I mean, it’s funny, that’s the question I probably get the most and the truth is, it’s like any other job. It doesn’t really matter what way you go about it, if you go to theatre school or film school, if you decide to do short films yourself or try to do YouTube videos, if you try to do theatre–you know, there’s so many different ways to try to break in, but it’s really just about having the patience, putting in the time, putting in the work, day after day, and that’s something that I even have to motivate myself to do, still. Everybody likes the result, but nobody really likes to put in the work. (laughs). So I think to break into that process, you know, acting is a job like any other job, and it has its ups and it has its downs.

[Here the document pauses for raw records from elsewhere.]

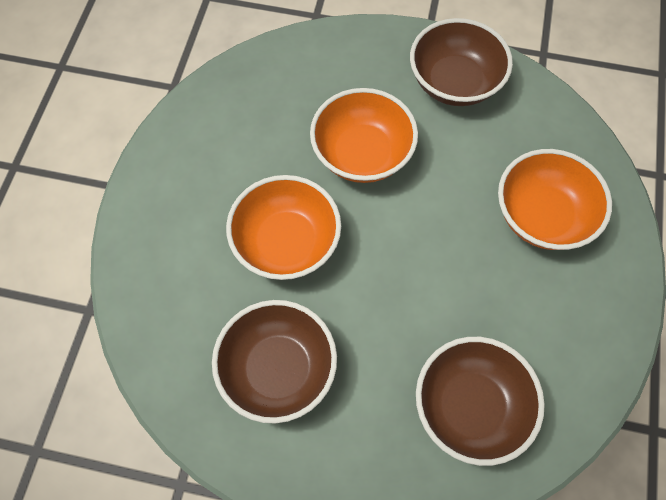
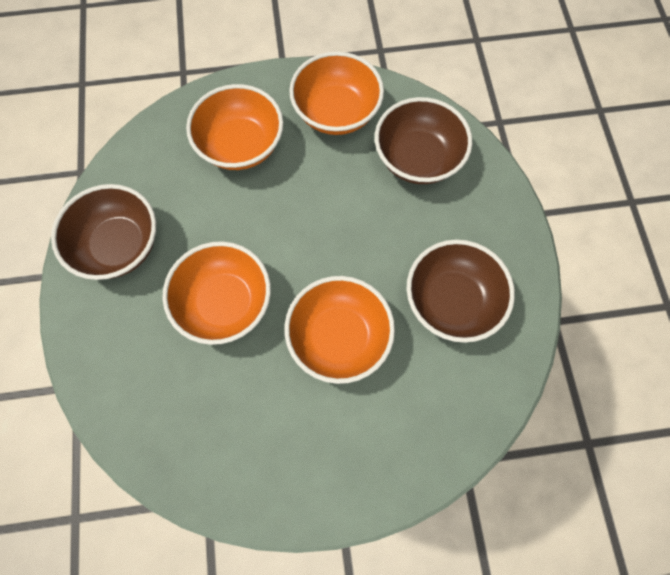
camera: 110 degrees left, 5 degrees up
none -> orange bowl [289,51,384,135]

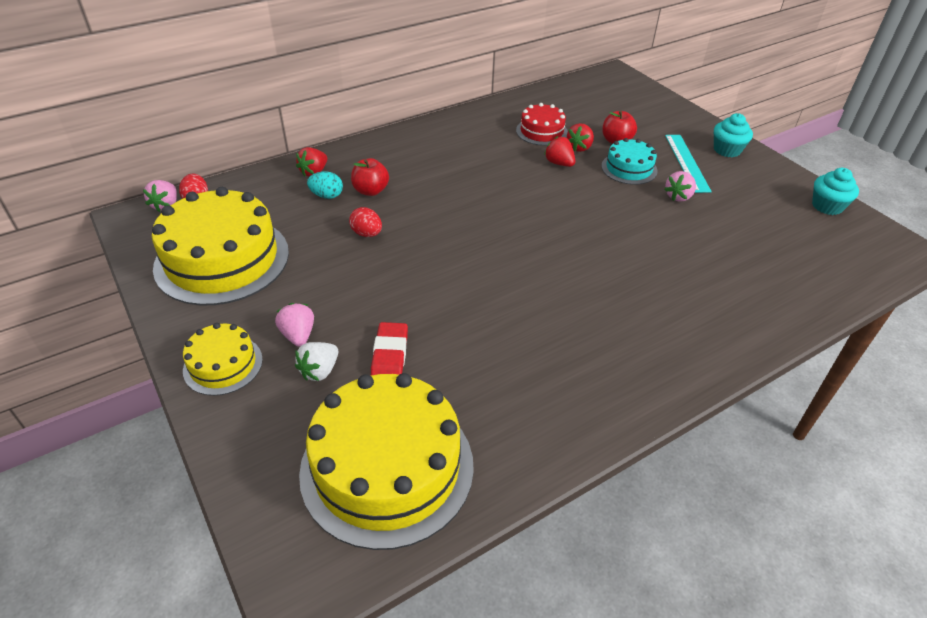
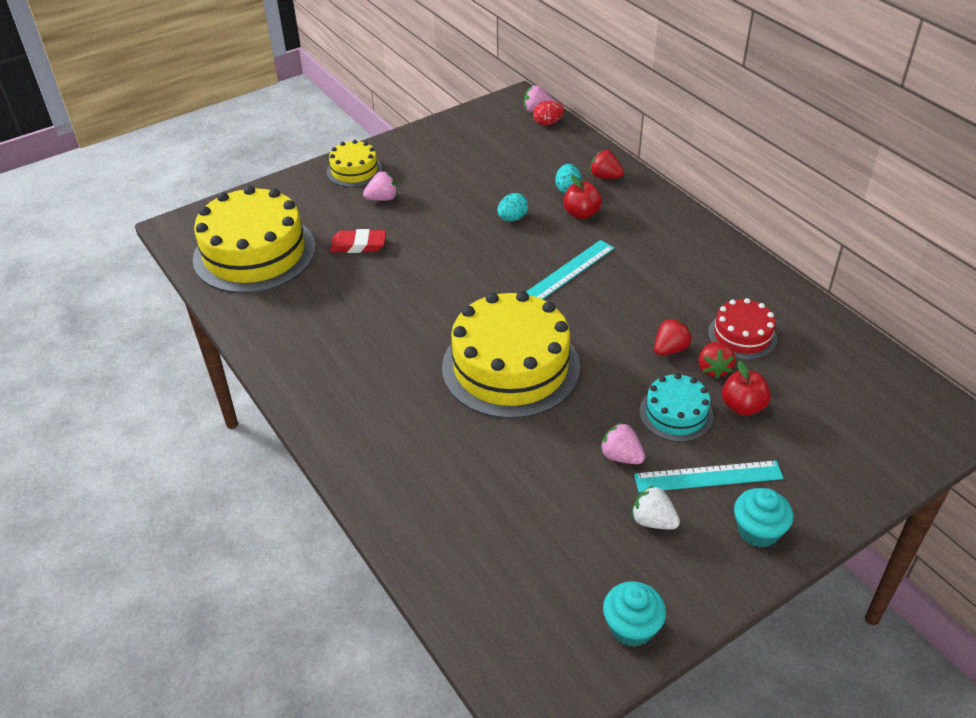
camera: 90 degrees right, 0 degrees up
yellow cake [152,187,289,305] -> yellow cake moved to [442,291,580,419]
white strawberry [295,342,338,381] -> white strawberry moved to [631,485,680,529]
red egg [349,207,382,237] -> turquoise egg [497,193,528,221]
red strawberry [567,123,594,152] -> red strawberry turned 120 degrees counterclockwise [698,342,735,379]
none -> turquoise ruler [526,240,614,299]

I hear that. Can you tell us a little about other passions that you have outside of acting, or maybe what–if you weren’t an actor–what else you would be doing?

Yeah, I really–I love fitness, I love being fit, I love to work out. Like, tonight I’m going to this gymnastics gym that they have in Delta, I’ll be learning how to do like flips and tricking and stuff like that, and I like to box with Alberto and some of the other people I know that like to box….I just love anything to do with fitness. I love to travel. And if I wasn’t an actor–and I still might one day–be a pastor, I’m a Seventh Day Adventist Christian and I really love church, and I love to help people, and just be a part of the community. I think that’s something that–like, Martin Luther King was one of my heroes, that’s probably something that I would look into, being a pastor and being a community leader.

That’s awesome. And I guess as a last question, we like to ask, since the name of our website is Talk Nerdy With Us–what is one thing that you’re nerdy about, or that you nerd out over?

I’ll give you two. I really was a big fan of Star Trek when I was younger. (laughs). I was a big fan, and I followed it quite a bit, so it was cool working with Tony on the show, because he worked on Star Trek: The Next Generation. And also, I’m like a very big classic film geek. Like I love Sydney Poitier and Tony Curtis and Marlon Brando, and also those classic, classic films.

What would you say is your favorite?

Oh man. I’d have to say it’s a tie between On The Waterfront, Citizen Kane and The Defiant Ones. It’s a three-way tie.